WRITTEN TASK: Pull out every line below that contains the word "values". Capital and small letters must match.

DATA TO EXAMINE:
○ ○ ○ ○ ○

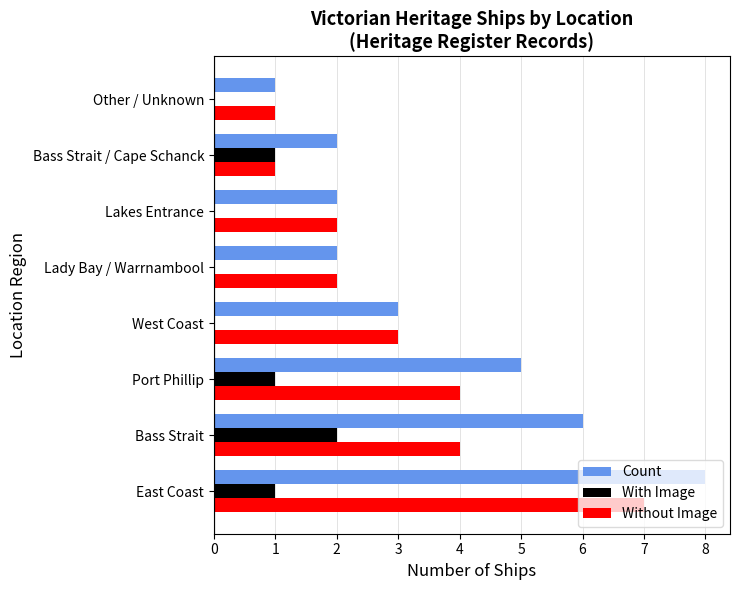

The With Image series shows 2 at Bass Strait. True or false?

True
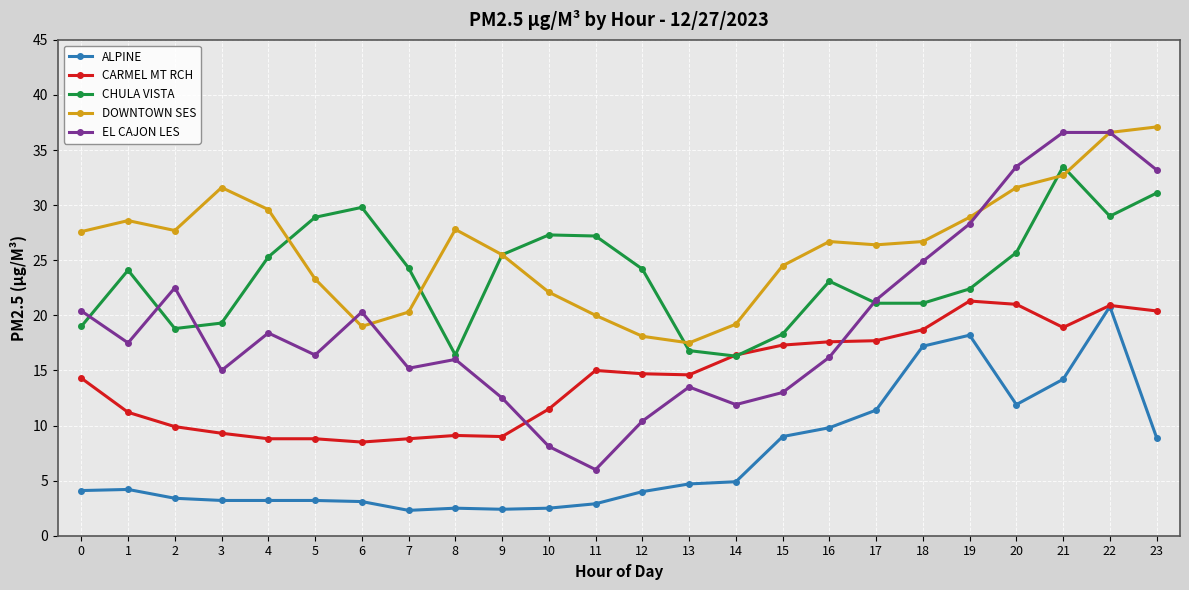

What is the sum of the EL CAJON LES values at 14 and 5?

28.3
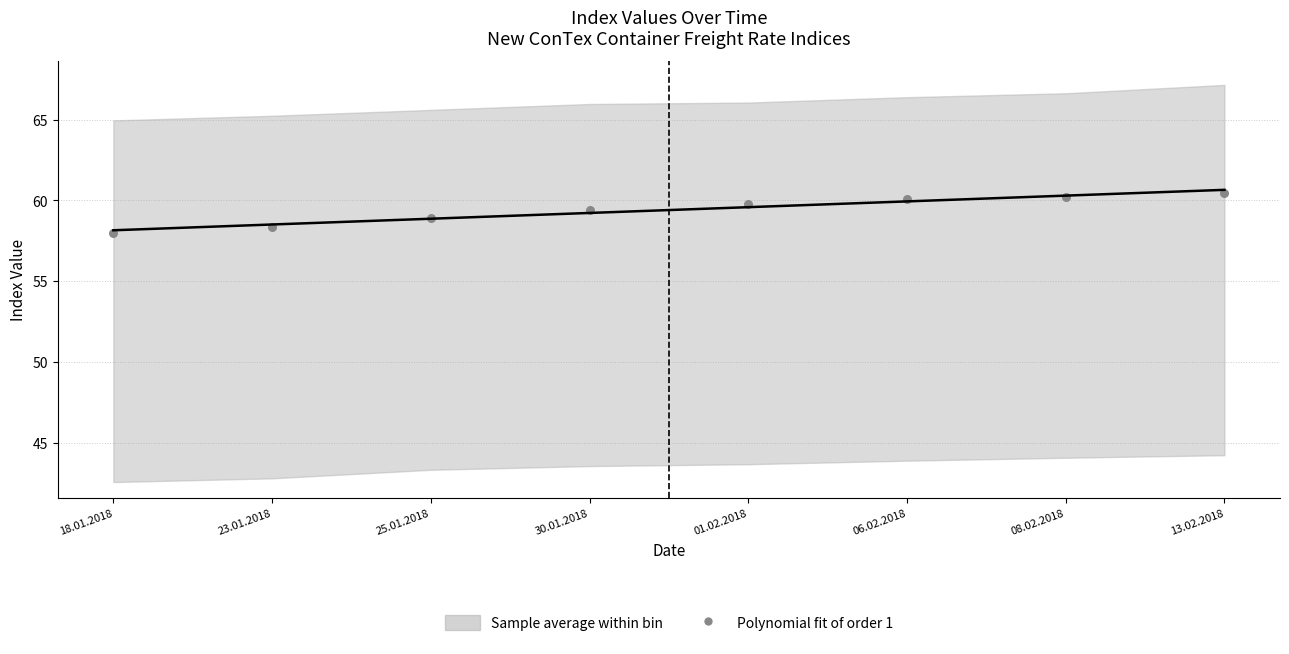

What is the range of Y values (max minus min)?

2.4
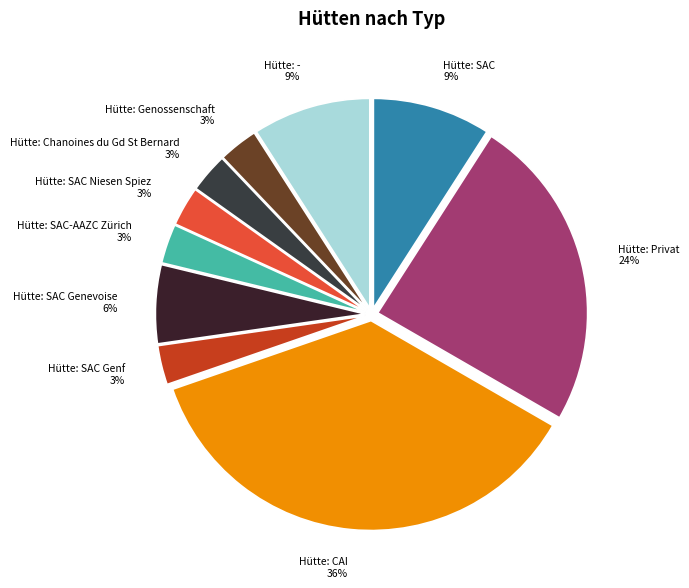

To the nearest percent, what is the average slice percentage?

10%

○ ○ ○ ○ ○

RESPONSE FOR THIS EXERCISE:
What is the sum of the EL CAJON LES values at 14 and 5?
What is the range of Y values (max minus min)?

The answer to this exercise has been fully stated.